There’s something as frequently charming about that gumption, too. In embracing its setting, Madame Web embraces a time when superhero movies were still trying to navigate this whole comic book thing, as if there’s a limitation there that breeds many attempts at creativity, even if not all of them pan out. The aforementioned idea of treating a movie around the origin story of the character of Madame Web—in the comics a decrepit old blind woman with future visions mostly known for sitting in a chair and yelling at Spider-Man—as instead a slasher about protecting the futures of three young women destined to join the Spider-Verse is far more compelling than anything even remotely faithful to the comics material could’ve been, even if the execution occasionally leaves much to be desired. The embrace of Dakota Johnson’s Cassie Webb as a distinctly awkward, off-putting loner who eschews social gatherings and connection is a far cry from the charismatic superhero leads we’ve come to expect, made even more weirdly delightful by the fact her seeming power in this movie is the ability to steal, and then crash into people, many cars, as much as it is precognition. Madame Web feels like a throwback to a time superhero movies had thought they’d grown beyond, and everything that entails.

Image for article titled Madame Web Is the Best Superhero Movie 2003 Has to Offer

Image: Sony Pictures

And yet, this time capsule to an era almost firmly in the medium’s review mirror—and into a world where mainstream audiences can rattle off members of the Guardians of the Galaxy like cinematic household names, or Colin Farrell can star in a gritty streaming series about the Penguin—lands at a fascinating moment for these kinds of movies, with the thud of Cassie Webb plummeting from a neon Pepsi sign into the East River. Superhero fatigue is no longer a term murmured online in fandom circles; it is a real specter that threatens to haunt a movie industry that has spent the best part of the last 15 years retooling their focuses to tap into this titanic boom. Warner Bros is preparing to completely overhaul its superhero slate after a string of disappointments undid its last shared universe, Marvel is anxiously eyeing its future again and again after a spate of throwing down too much, too soon after the climax of its vaunted “Infinity Saga.” And then there’s Sony, vacillating wildly between giddy critical acclaim with its Spider-Verse movies and, well, Madame Web.

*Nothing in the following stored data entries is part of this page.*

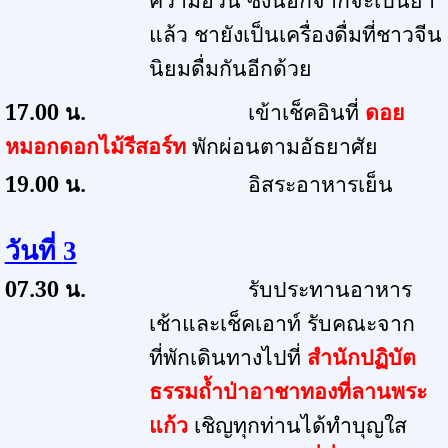
แล้ว ชายังเป็นเครื่องดื่มที่ชาวจีน
นิยมดื่มกันอีกด้วย
17.00
น.
เข้าเช็คอินที่
ดอย
หมอกดอกไม้รีสอร์ท
พักผ่อนตามอัธยาศัย
19.00
น.
อิสระอาหารเย็น
วันที่
3
07.30
น.
รับประทานอาหาร
เช้าและเช็คเอาท์ รับคณะจาก
ที่พักเดินทางไปที่
สำนักปฏิบัต
ธรรมถ้ำป่าอาชาทองที่ลานพระ
แก้ว
เชิญทุกท่านได้ทำบุญใส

Madame Web releasing amid this tumult about the declining age of the superhero movie—itself trying to launch a franchise out of a franchise of films loosely connected to another franchise—and being this schlocky throwback to what superhero movies used to be before that boom is fascinating. Fascinating in ways that work, like its willingness to play with genre beyond the CG-action spectacle the genre has become—and fascinating in ways that don’t, from its clunky avoidance of the source material to, yes, its frequently unhinged dialogue and performance choices. Perhaps in the context of now, Madame Web is not the best superhero movie, because what superhero movies have become has changed what that particular standard is. But there was a time when it would’ve been delightful beyond its camp charms—and for its willingness to go there, warts and all, it’s a time I gladly visit over a lot of its supposedly superior superheroic contemporaries.